FAQs — Frequently Asked Questions
Here you’ll find answers to common print product and print service questions our clients ask. Start by selecting one of the helpful links below. If you don’t see what you need – call us for printing advice or a print quote and speak to one of our digital printing experts.
How do we go about obtaining a quote from Office Assistants Printing & Mailing Services?
The best way to ensure that we get all the information necessary to do an accurate quote is to give us a call at (708) 346-0505 and talk with one of our customer service representatives. You can also email your request or send your digital file and specifications and we will give you an accurate, competitive quote.
What file format should I use when submitting my electronic document for printing?

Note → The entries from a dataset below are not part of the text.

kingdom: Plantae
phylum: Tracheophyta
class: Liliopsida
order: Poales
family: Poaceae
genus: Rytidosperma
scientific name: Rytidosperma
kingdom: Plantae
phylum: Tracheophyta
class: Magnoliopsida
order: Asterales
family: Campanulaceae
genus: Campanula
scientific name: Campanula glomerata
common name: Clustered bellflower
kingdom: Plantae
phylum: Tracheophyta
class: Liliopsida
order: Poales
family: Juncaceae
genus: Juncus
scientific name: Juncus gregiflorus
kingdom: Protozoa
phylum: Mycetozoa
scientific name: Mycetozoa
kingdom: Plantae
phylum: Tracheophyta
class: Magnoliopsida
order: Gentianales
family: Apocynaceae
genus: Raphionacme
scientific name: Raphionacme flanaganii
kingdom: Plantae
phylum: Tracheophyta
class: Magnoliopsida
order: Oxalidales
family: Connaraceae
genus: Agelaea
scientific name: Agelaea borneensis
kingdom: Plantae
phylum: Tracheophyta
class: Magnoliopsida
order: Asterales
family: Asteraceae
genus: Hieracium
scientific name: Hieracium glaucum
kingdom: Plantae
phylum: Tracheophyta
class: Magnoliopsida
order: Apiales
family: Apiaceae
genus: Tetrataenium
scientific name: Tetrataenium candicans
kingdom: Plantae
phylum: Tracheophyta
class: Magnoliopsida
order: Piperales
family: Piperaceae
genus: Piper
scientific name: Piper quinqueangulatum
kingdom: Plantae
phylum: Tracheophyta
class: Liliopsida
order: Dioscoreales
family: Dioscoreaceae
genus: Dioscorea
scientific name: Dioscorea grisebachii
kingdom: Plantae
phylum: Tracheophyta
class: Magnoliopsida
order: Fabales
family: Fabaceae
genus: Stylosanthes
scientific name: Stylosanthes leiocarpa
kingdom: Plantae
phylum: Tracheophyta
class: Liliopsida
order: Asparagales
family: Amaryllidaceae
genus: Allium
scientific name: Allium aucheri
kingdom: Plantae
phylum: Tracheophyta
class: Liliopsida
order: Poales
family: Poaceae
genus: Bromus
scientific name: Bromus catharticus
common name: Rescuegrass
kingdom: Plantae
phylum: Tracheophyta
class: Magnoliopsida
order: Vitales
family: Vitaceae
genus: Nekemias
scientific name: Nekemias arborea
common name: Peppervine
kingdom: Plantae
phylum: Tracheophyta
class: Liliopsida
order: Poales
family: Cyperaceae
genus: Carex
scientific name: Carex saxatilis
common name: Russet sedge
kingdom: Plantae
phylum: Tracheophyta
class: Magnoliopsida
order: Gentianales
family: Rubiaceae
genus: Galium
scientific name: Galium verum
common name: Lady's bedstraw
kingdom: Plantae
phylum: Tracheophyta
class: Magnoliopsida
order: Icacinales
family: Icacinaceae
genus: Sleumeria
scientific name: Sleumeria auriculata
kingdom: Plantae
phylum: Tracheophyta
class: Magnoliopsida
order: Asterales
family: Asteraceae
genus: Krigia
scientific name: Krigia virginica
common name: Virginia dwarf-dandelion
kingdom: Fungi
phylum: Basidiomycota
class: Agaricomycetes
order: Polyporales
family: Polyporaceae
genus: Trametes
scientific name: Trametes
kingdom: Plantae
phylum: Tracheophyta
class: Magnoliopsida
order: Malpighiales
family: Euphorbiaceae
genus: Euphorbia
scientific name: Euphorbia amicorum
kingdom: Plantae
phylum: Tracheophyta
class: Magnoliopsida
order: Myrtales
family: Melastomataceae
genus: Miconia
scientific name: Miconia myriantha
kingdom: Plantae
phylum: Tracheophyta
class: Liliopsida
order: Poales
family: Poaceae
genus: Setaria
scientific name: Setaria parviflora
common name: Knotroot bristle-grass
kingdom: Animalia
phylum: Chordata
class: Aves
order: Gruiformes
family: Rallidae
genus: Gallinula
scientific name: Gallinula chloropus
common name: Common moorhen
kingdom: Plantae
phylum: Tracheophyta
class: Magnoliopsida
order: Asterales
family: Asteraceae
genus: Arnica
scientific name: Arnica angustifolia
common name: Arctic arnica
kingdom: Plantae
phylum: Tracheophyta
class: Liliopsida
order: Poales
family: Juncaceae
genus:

PDF (Portable Document Format) is the most common and preferred file format for submitting digital documents. With the installation of a PDF print driver on your computer, almost any program can generate a PDF file suitable for printing. Both commercial and free PDF print drivers are available online for download from different sources.
How do I save my design files for best results?
Make them print ready and acceptable for us to print.
At what resolution should I save my photos and graphics?
Photos and graphics should have a resolution of 300 dpi, and text a resolution of 600 dpi. Pictures and graphics taken from the internet are often low resolution, many times in a range of 72 dpi or 96 dpi. These graphics will appear pixilated and blocky when printed.
Also note that you should save all photos in CMYK mode, not RGB mode when possible. Images saved in RGB mode may not print properly.
Why is it important that I look at a proof copy?
A proof is a final copy of your document after all modifications have been completed. It is your last opportunity to make sure that the print job comes out the way you want. By carefully inspecting the proof, you can help us assure an accurate, flawless delivery of your print job on the first run. As well as checking how it looks, it is vitally important to check all spelling, especially names and numbers.
Your signature on the proof is our ok to go ahead with the job as-is.
Why do the printed colors look different from the colors on my screen?
Printers and monitors produce colors in different ways.
Monitors use the RGB (red, green, blue) color model, which usually supports a wider spectrum of colors. Printers use the CMYK (cyan, magenta, yellow, black) color model, which can reproduce most—but not all—of the colors in the RGB color model. Depending on the equipment used, CMYK generally matches 85–90% of the colors in the RGB model.
When a color is selected from the RGB model that is out of the range of the CMYK model, the application chooses what it thinks is the closest color that will match. Programs like Adobe Photoshop will allow you to choose which color will be replaced. Others may not.